- Wendy’s opportunity lies in the International markets
- Wendy’s Capital Allocation Program dooms the future of Wendy’s performance
- The domestic market is Competitive, and Wendy will cede market share to smaller more versatile companies
Wendy’s is the sixth largest QSR business in the United States with systemwide sales exceeding nine billion dollars and global systemwide sales of more than ten billion dollars. Wendy’s International Franchised stores made only a sliver of these sales with 477 million dollars. In addition, by 2020 the international franchised restaurant industry is expected to be worth $5 trillion.
While there are certainly challenges to overcome in the domestic markets the opportunity international markets provide the company will outweigh the loss of any market share in the domestic arena.
The book Good to great underlines some key aspects a great company needs to have. Applying these concepts from the book to Wendy’s provides a few key indicators to look for. One of the themes throughout the book was the idea that management must be superb. The common thread linking great management is their continued involvement within the corporation and their loyalty towards their company. These types of leaders are required to improve existing parts of the company or a new endeavor. Abigail Pringle, the head of international development at Wendy’s, is a long-time company insider
Ms. Pringle joined the Company in May 2002 and has served as our Chief Development Officer since December 2014. She served as our Senior Vice President of Restaurant Development and Growth Initiatives from July 2013 to December 2014, Senior Vice President of Strategic Initiatives and Planning from April 2012 to June 2013, Vice President of Strategic Initiatives and Planning from November 2008 to March 2012 and Director of Strategic Initiatives and Planning from May 2002 to November 2008. Prior to joining the Company, Ms. Pringle worked from August 1996 to May 2002 for Accenture plc, a global professional services company, where she served as a consultant in the areas of process re-engineering, systems implementations, organizational design, and change management.

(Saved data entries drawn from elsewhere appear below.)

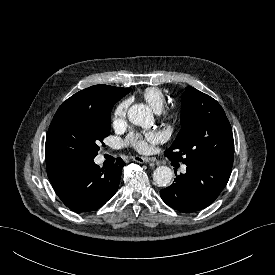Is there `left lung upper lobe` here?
<instances>
[{"mask_svg": "<svg viewBox=\"0 0 275 275\" xmlns=\"http://www.w3.org/2000/svg\"><path fill=\"white\" fill-rule=\"evenodd\" d=\"M181 127L176 140L165 151L171 161L233 165L231 125L215 99L193 87H186L182 95Z\"/></svg>", "mask_w": 275, "mask_h": 275, "instance_id": "5c2ea615", "label": "left lung upper lobe"}]
</instances>
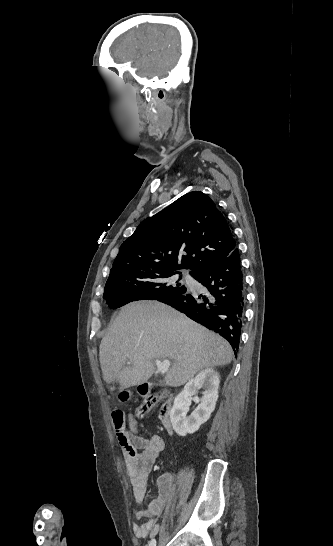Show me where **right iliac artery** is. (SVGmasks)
Listing matches in <instances>:
<instances>
[{
	"instance_id": "82829eb1",
	"label": "right iliac artery",
	"mask_w": 333,
	"mask_h": 546,
	"mask_svg": "<svg viewBox=\"0 0 333 546\" xmlns=\"http://www.w3.org/2000/svg\"><path fill=\"white\" fill-rule=\"evenodd\" d=\"M148 546H156V540H155V539H152V540L148 543Z\"/></svg>"
}]
</instances>
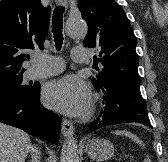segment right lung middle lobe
<instances>
[{"label": "right lung middle lobe", "instance_id": "obj_1", "mask_svg": "<svg viewBox=\"0 0 168 162\" xmlns=\"http://www.w3.org/2000/svg\"><path fill=\"white\" fill-rule=\"evenodd\" d=\"M23 72L0 75V91L17 90L20 92H28L32 86L23 85Z\"/></svg>", "mask_w": 168, "mask_h": 162}]
</instances>
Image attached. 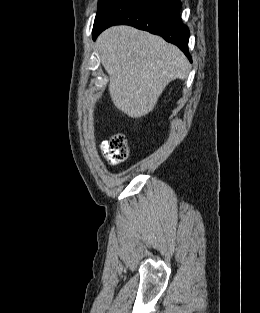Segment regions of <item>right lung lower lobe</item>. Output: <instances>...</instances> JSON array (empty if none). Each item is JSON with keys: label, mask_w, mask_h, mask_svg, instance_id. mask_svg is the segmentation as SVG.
<instances>
[{"label": "right lung lower lobe", "mask_w": 260, "mask_h": 313, "mask_svg": "<svg viewBox=\"0 0 260 313\" xmlns=\"http://www.w3.org/2000/svg\"><path fill=\"white\" fill-rule=\"evenodd\" d=\"M180 0H119L93 27V39L112 25H131L162 36L189 58V29L179 17Z\"/></svg>", "instance_id": "1"}]
</instances>
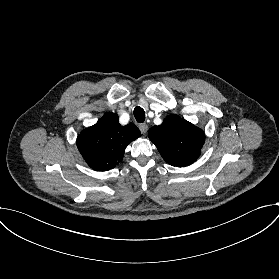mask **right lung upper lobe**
I'll return each mask as SVG.
<instances>
[{"instance_id":"1","label":"right lung upper lobe","mask_w":279,"mask_h":279,"mask_svg":"<svg viewBox=\"0 0 279 279\" xmlns=\"http://www.w3.org/2000/svg\"><path fill=\"white\" fill-rule=\"evenodd\" d=\"M141 135L130 123L121 126L116 113H106L95 125L84 129L77 138V147L94 170L114 168L121 161L127 145Z\"/></svg>"}]
</instances>
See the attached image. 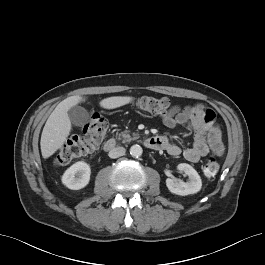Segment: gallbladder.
I'll use <instances>...</instances> for the list:
<instances>
[{"instance_id":"1","label":"gallbladder","mask_w":265,"mask_h":265,"mask_svg":"<svg viewBox=\"0 0 265 265\" xmlns=\"http://www.w3.org/2000/svg\"><path fill=\"white\" fill-rule=\"evenodd\" d=\"M69 118L75 126H84L89 121V113L81 106H74L68 111Z\"/></svg>"}]
</instances>
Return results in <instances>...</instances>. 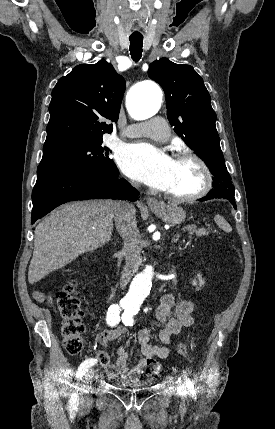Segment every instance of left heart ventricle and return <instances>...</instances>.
I'll return each instance as SVG.
<instances>
[{
  "mask_svg": "<svg viewBox=\"0 0 275 429\" xmlns=\"http://www.w3.org/2000/svg\"><path fill=\"white\" fill-rule=\"evenodd\" d=\"M203 182L199 166L190 160H173L164 191L175 195H188L198 191Z\"/></svg>",
  "mask_w": 275,
  "mask_h": 429,
  "instance_id": "1",
  "label": "left heart ventricle"
}]
</instances>
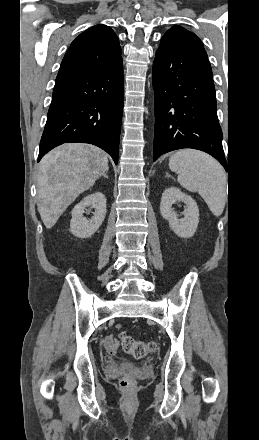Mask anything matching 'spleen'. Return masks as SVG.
Returning a JSON list of instances; mask_svg holds the SVG:
<instances>
[{
	"label": "spleen",
	"mask_w": 259,
	"mask_h": 440,
	"mask_svg": "<svg viewBox=\"0 0 259 440\" xmlns=\"http://www.w3.org/2000/svg\"><path fill=\"white\" fill-rule=\"evenodd\" d=\"M169 168L178 173V182L183 188L201 195L215 216L223 213L227 177L213 157L201 151L183 149L170 157Z\"/></svg>",
	"instance_id": "1"
}]
</instances>
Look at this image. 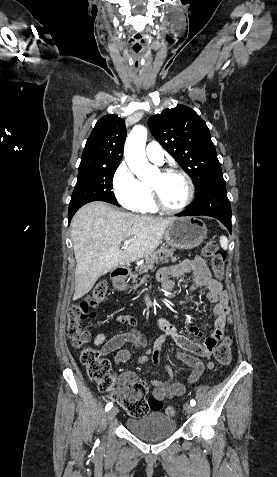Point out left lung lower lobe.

With a capable leader at the helm, other factors must be looked at to see how Wendy’s can compete in the international QSR business. Wendy’s management has been doing this recently expanding their international presence. In Q3 of 2018, Wendy reported: “another impressive quarter of double-digit growth at 13%”. The idea that management is focused solely on expanding Wendy’s operations brings us to another Good to Great concept. The book Good to Great states every “great” company has had a strong strategic concept and focused solely on it called the “Hedgehog” concept.
If management acknowledges this truth and works towards utilizing cash flows towards expanding in the international environment Wendy will recognize large growth. For management to more effectively compete in the international marketplace more cash must be retained in the company. If we recognize that Wendy must retain more cash to reinvest in its international operation to expand then its capital allocation program seems foolish at best.
In a hypercompetitive domestic marketplace, the largely underinvested international markets offer Wendy’s new opportunities in redefining its position in the QSR industry. While they contend with Restaurant Brands International (parent of Burger King) and McDonald’s with burgers Wendy has an opportunity to redefine this relationship. By focusing on higher margin, healthier products Wendy can change the battlefield.
With changing consumer trends, the continued perception of Mc Donald’s and Burger King as unhealthy allow Wendy’s to rebrand themselves more aggressively and dominate a larger portion of market share. However, if Wendy does not adapt quickly enough substantial market share will be controlled by smaller enterprises such as Chic-fil-a.
But if Wendy is not able to change the conditions on which this game is played the future looks bleak. It seems very unlikely Wendy will be able to do this with its capital allocation plan. This idea of giving excess cash back to investors goes against the hedgehog concept of focusing on international growth. By not retaining its earnings and adapting to the hypercompetitive domestic market and ceding market share to smaller companies Wendy seems doomed to mediocre performance.